The document indicates that the LLM was trained using language modelling and instruction adjustment strategies.

"A fundamental challenge in the development of this model was the lack of benchmarks to monitor the progress of the model's performance," the report notes.

To mitigate this limitation, "we used national PT-PT exams, created a linguistic benchmark and translated several datasets" with a dedicated high-quality machine translation (MT) model.

"The evaluation showed that Amália outperforms all previous open-source models in PT-PT and many “open-weight” models [which share the weights (trained parameters)]," concludes the technical report.

"Experiments on language comprehension and inference benchmarks show state-of-the-art or comparable results, while in language generation benchmarks, the model excels in the quality of the generated text. Security experiments also show that the model is in line with the state of the art," reads the report.

In the future, "we will explore other reinforcement learning methods and develop new combinations of training data to improve reasoning abilities in PT-PT".

In other words, in practice, these results indicate that Amália is becoming reliable as an assistant in European Portuguese.

The report was written by João Magalhães (UNL) and André Martins (IST), the coordinators, and a team of around 20 people from the University of Lisbon and Universidade Nova de Lisboa.

The Amalia model is being developed by a team made up of the Universidade Nova de Lisboa, the Instituto Superior Técnico, the Universidade de Coimbra, the Universidade do Porto, the Universidade do Minho and the Fundação para a Ciência e Tecnologia.

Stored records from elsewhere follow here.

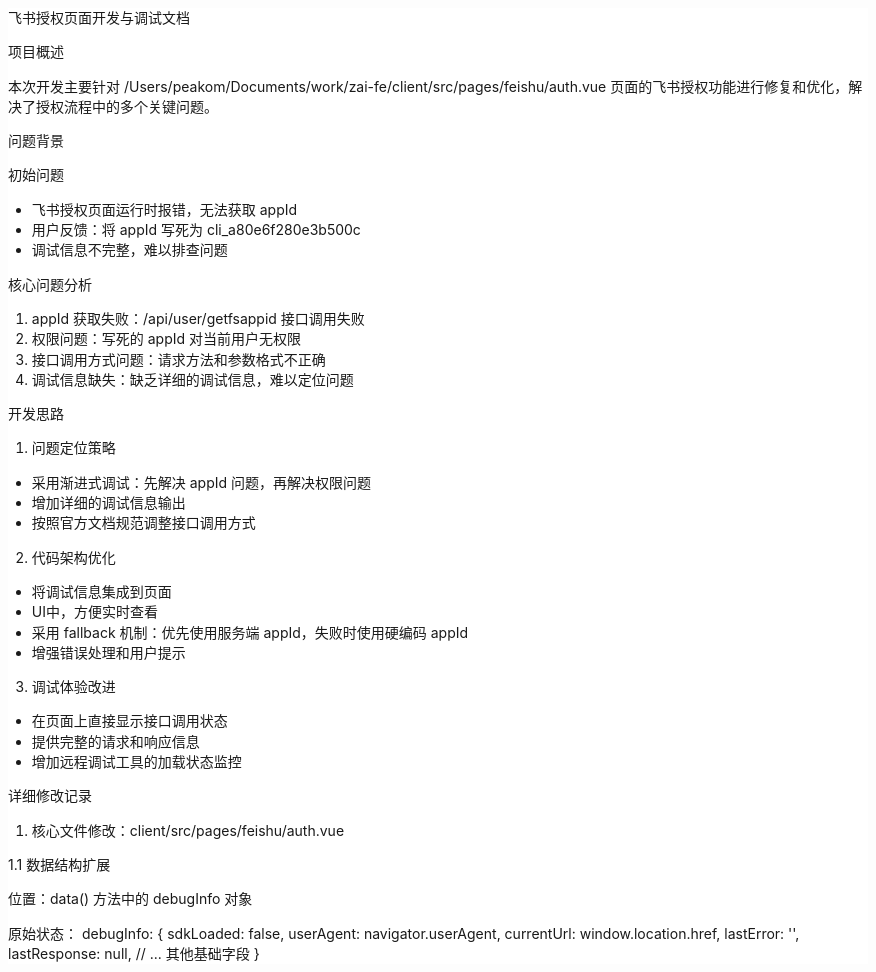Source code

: 

飞书授权页面开发与调试文档

  项目概述

  本次开发主要针对 /Users/peakom/Documents/work/zai-fe/client/src/pages/feishu/auth.vue
  页面的飞书授权功能进行修复和优化，解决了授权流程中的多个关键问题。

  问题背景

  初始问题

  - 飞书授权页面运行时报错，无法获取 appId
  - 用户反馈：将 appId 写死为 cli_a80e6f280e3b500c
  - 调试信息不完整，难以排查问题

  核心问题分析

  1. appId 获取失败：/api/user/getfsappid 接口调用失败
  2. 权限问题：写死的 appId 对当前用户无权限
  3. 接口调用方式问题：请求方法和参数格式不正确
  4. 调试信息缺失：缺乏详细的调试信息，难以定位问题

  开发思路

  1. 问题定位策略

  - 采用渐进式调试：先解决 appId 问题，再解决权限问题
  - 增加详细的调试信息输出
  - 按照官方文档规范调整接口调用方式

  2. 代码架构优化

  - 将调试信息集成到页面
  - UI中，方便实时查看
  - 采用 fallback 机制：优先使用服务端 appId，失败时使用硬编码 appId
  - 增强错误处理和用户提示

  3. 调试体验改进

  - 在页面上直接显示接口调用状态
  - 提供完整的请求和响应信息
  - 增加远程调试工具的加载状态监控

  详细修改记录

  1. 核心文件修改：client/src/pages/feishu/auth.vue

  1.1 数据结构扩展

  位置：data() 方法中的 debugInfo 对象

  原始状态：
  debugInfo: {
    sdkLoaded: false,
    userAgent: navigator.userAgent,
    currentUrl: window.location.href,
    lastError: '',
    lastResponse: null,
    // ... 其他基础字段
  }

The process of creating Amália began with the collection and processing of European Portuguese data on a large scale, which was filtered based on its relevance and linguistic quality. The Portuguese Web Archive was used for this purpose. The model was pre-trained on this data and then fine-tuned on other data sets to follow instructions, reason and solve problems.

Large-scale computing infrastructure was used to train the models, using national supercomputers (Mare Nostrum 5 and Deucalion) and European supercomputers (through the EuroHPC network).